Top of Document excerpt

Yet, if God wills that it continue until all the wealth piled by the bondsman's
two hundred and fifty years of unrequited toil shall be sunk, and until every
drop of blood drawn with the lash shall be paid by another drawn with the
sword, as was said three thousand years ago, so still it must be said "the
judgements of the Lord are true and righteous altogether."
With malice toward
none, with charity for all, with firmness in the right as God gives us to see
the right, let us strive on to finish the work we are in, to bind up the
nation's wounds, to care for him who shall have borne the battle and for his
widow and his orphan, to do all which may achieve and cherish a just and
lasting peace among ourselves and with all nations.
While
the Union is inaugurating a President, the Confederate Congress is approving a
new national standard. Although it must have galled most Confederates to think
in such terms, Major Arthur L. Rogers C.S.A. pointed out that the dimensions of
the second national flag, the Stainless Banner, could cause it to be mistaken
for a flag of surrender or truce at certain angles or on windless days. He
lobbied for the enlargement of the “Cross and Stars” canton from a square to a
rectangle, and for a broad red stripe to be added to the fly end of the flag.
The
new flag quickly became known as the “Blood Stained Banner.”

Bottom of Document excerpt

## Exercises to complete:
(a) Print the passage on the inauguration and the Confederate flag between "Yet, if God" and "with all nations.", inclusive.
(b) Write what comes next in the passage on the inauguration and the Confederate flag, starting right after its last sentence.
The data after this passage has nothing to do with the work here.

Top of Entries provided

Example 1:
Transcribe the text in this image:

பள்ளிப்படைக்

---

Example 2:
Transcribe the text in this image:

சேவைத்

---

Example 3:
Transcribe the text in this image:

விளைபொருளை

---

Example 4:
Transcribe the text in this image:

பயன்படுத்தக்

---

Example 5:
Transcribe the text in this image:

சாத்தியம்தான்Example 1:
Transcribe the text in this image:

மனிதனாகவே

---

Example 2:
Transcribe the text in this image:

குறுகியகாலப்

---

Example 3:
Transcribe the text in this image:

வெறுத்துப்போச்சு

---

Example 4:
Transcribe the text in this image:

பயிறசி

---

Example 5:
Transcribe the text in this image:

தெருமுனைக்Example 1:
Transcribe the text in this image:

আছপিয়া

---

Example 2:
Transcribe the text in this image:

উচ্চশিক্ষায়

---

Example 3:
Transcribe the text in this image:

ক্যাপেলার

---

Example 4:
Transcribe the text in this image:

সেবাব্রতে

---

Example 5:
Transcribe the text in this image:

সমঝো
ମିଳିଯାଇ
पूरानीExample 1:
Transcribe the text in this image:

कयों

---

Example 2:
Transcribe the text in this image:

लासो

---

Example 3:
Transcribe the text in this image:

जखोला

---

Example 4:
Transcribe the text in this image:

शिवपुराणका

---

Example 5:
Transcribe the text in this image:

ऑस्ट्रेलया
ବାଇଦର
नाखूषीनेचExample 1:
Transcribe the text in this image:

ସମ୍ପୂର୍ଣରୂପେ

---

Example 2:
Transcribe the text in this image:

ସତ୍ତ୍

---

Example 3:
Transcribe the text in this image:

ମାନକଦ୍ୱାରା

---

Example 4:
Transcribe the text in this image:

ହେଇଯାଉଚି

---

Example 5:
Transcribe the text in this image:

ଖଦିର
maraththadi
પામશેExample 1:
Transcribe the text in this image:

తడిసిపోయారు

Bottom of Entries provided

## Exercise answers:
(a)
Yet, if God wills that it continue until all the wealth piled by the bondsman's
two hundred and fifty years of unrequited toil shall be sunk, and until every
drop of blood drawn with the lash shall be paid by another drawn with the
sword, as was said three thousand years ago, so still it must be said "the
judgements of the Lord are true and righteous altogether."
With malice toward
none, with charity for all, with firmness in the right as God gives us to see
the right, let us strive on to finish the work we are in, to bind up the
nation's wounds, to care for him who shall have borne the battle and for his
widow and his orphan, to do all which may achieve and cherish a just and
lasting peace among ourselves and with all nations.

(b)
Very
few original Blood Stained Banners were ever manufactured. At this late point
in the war, most Confederate military units were less than concerned about an
essentially cosmetic change to the national flag. They continued to use the
Stainless Banner (or even the Stars and Bars in some areas). Other Confederates
merely sewed a strip of red cloth to existing Stainless Banners. A few Blood
Stained Banners were produced for the Confederacy’s public buildings in
Richmond*, and a few found their way to the Army of Northern Virginia, but the
majority of Confederates had no idea that the Blood Stained Banner was their
flag until after the war’s end.
*Even
in 1865, most flags produced by Richmond flagmakers retained the square canton
rather than the rectangular one specified by law, and most reenactor reproductions
also use the square canton. It is difficult to find a Blood Stained Banner that
matches the exact dimensions laid down in Confederate law.